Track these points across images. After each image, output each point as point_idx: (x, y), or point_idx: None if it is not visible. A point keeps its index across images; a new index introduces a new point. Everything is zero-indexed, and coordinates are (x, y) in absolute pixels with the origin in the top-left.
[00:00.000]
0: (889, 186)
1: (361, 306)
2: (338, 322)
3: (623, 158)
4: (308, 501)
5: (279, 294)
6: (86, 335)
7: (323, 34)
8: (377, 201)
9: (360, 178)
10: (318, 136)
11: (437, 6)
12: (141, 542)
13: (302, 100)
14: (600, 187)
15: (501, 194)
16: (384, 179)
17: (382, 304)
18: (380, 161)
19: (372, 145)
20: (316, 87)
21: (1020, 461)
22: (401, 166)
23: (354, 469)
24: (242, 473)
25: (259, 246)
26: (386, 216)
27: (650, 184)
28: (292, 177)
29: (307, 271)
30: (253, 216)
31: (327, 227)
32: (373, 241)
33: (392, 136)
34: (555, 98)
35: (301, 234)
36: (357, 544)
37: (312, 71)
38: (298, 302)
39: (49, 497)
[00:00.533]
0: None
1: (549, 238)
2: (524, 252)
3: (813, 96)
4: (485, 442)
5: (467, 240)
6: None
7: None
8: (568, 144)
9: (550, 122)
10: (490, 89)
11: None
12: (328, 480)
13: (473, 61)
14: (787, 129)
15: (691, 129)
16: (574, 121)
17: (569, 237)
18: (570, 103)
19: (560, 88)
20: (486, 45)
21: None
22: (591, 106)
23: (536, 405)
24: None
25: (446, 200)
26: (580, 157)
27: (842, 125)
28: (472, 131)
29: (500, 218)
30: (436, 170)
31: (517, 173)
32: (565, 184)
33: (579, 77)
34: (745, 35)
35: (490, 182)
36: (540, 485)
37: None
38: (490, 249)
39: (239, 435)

---

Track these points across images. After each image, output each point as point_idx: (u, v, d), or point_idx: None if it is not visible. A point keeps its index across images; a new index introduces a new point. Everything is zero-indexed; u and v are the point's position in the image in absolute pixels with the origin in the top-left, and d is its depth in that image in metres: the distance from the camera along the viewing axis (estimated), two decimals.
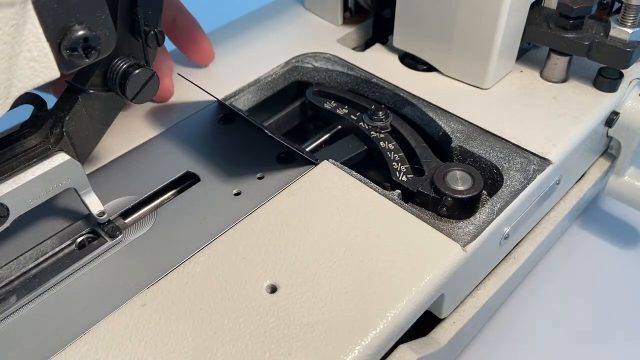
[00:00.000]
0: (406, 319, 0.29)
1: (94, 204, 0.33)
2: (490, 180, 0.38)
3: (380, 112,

--

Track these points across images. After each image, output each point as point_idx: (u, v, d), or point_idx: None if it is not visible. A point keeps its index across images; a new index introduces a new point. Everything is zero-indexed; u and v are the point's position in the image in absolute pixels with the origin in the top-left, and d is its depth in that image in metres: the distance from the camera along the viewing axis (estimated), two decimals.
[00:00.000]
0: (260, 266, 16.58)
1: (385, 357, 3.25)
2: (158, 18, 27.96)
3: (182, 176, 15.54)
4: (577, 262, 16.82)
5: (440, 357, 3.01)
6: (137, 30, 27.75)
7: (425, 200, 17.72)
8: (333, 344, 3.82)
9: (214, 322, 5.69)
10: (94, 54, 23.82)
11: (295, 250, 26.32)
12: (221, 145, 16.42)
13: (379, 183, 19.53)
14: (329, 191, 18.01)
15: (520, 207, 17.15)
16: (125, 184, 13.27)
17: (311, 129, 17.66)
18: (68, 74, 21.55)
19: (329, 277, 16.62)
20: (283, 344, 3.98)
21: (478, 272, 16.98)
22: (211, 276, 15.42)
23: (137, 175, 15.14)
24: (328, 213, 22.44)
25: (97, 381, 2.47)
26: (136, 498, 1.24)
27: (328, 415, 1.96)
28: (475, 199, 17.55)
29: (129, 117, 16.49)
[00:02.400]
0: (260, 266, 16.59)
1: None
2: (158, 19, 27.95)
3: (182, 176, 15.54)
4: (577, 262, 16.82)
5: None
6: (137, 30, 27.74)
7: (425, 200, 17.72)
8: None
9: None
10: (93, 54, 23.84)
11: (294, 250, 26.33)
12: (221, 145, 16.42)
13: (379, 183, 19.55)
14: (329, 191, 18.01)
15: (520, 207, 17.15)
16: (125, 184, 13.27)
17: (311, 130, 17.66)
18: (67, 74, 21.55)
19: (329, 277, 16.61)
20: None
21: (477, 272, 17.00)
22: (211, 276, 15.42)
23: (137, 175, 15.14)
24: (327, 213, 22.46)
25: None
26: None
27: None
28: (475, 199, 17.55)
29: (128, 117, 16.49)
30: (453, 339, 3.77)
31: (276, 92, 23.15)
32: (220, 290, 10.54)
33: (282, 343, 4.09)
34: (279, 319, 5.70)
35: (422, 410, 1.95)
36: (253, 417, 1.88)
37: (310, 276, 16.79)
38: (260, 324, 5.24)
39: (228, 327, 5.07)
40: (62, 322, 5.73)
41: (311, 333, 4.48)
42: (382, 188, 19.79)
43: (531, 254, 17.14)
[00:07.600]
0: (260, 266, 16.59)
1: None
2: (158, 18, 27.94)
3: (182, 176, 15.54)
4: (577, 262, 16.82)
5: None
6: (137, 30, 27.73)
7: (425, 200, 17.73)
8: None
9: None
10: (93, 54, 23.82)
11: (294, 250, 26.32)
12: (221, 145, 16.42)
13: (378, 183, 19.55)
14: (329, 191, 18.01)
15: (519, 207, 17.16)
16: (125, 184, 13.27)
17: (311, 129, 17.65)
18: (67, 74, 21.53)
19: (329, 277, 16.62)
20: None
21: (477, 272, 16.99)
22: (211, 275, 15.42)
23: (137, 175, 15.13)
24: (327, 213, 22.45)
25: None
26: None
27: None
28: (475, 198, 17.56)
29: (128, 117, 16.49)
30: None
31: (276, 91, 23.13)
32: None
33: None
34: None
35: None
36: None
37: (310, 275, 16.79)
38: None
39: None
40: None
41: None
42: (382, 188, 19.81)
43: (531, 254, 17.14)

ASSIGNMENT
Taking the entries above, print exactly the lines starting at the line with "in the top-left." and ending at the line with "28: (292, 177)", both included.

ANSWER TO THIS TASK
Track these points across images. After each image, output each point as point_idx: (x, y), or point_idx: None if it is not visible. A point keeps its index across images; a new index introduces a new point. Everything is zero-indexed, and coordinates are (x, y) in absolute pixels with the origin in the top-left.
[00:00.000]
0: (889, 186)
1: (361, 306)
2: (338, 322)
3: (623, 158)
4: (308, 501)
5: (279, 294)
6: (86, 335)
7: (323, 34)
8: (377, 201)
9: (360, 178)
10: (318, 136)
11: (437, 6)
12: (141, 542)
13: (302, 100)
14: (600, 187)
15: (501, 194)
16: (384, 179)
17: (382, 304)
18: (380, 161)
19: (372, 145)
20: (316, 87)
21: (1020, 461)
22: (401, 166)
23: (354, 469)
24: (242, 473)
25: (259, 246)
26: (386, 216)
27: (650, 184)
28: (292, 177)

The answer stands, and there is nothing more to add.